**ACTIVITY**
With no images included, output each entry below exactly as it appears.

-- RECORDS FOR PROCESSING follows --

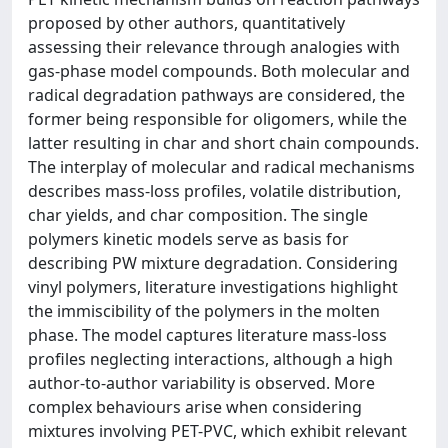
proposed by other authors, quantitatively
assessing their relevance through analogies with
gas-phase model compounds. Both molecular and
radical degradation pathways are considered, the
former being responsible for oligomers, while the
latter resulting in char and short chain compounds.
The interplay of molecular and radical mechanisms
describes mass-loss profiles, volatile distribution,
char yields, and char composition. The single
polymers kinetic models serve as basis for
describing PW mixture degradation. Considering
vinyl polymers, literature investigations highlight
the immiscibility of the polymers in the molten
phase. The model captures literature mass-loss
profiles neglecting interactions, although a high
author-to-author variability is observed. More
complex behaviours arise when considering
mixtures involving PET-PVC, which exhibit relevant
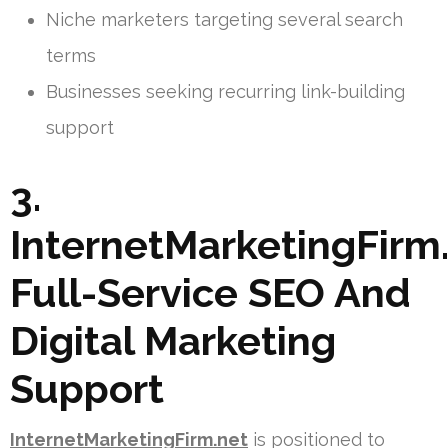
Niche marketers targeting several search
terms
Businesses seeking recurring link-building
support
3.
InternetMarketingFirm.
Full-Service SEO And
Digital Marketing
Support
InternetMarketingFirm.net
is positioned to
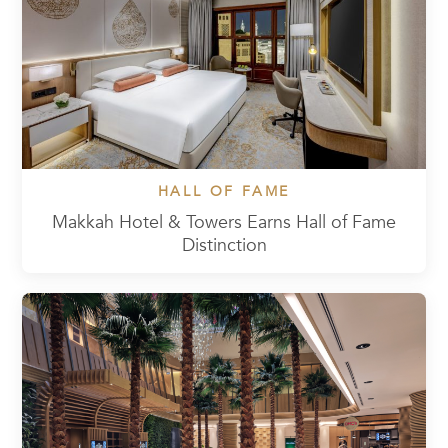
HALL OF FAME
Makkah Hotel & Towers Earns Hall of Fame
Distinction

-- RECORDS FOR PROCESSING concluded --

**SOLVED PROBLEM**
proposed by other authors, quantitatively
assessing their relevance through analogies with
gas-phase model compounds. Both molecular and
radical degradation pathways are considered, the
former being responsible for oligomers, while the
latter resulting in char and short chain compounds.
The interplay of molecular and radical mechanisms
describes mass-loss profiles, volatile distribution,
char yields, and char composition. The single
polymers kinetic models serve as basis for
describing PW mixture degradation. Considering
vinyl polymers, literature investigations highlight
the immiscibility of the polymers in the molten
phase. The model captures literature mass-loss
profiles neglecting interactions, although a high
author-to-author variability is observed. More
complex behaviours arise when considering
mixtures involving PET-PVC, which exhibit relevant
Niche marketers targeting several search
terms
Businesses seeking recurring link-building
support
3.
InternetMarketingFirm.
Full-Service SEO And
Digital Marketing
Support
InternetMarketingFirm.net
is positioned to
HALL OF FAME
Makkah Hotel & Towers Earns Hall of Fame
Distinction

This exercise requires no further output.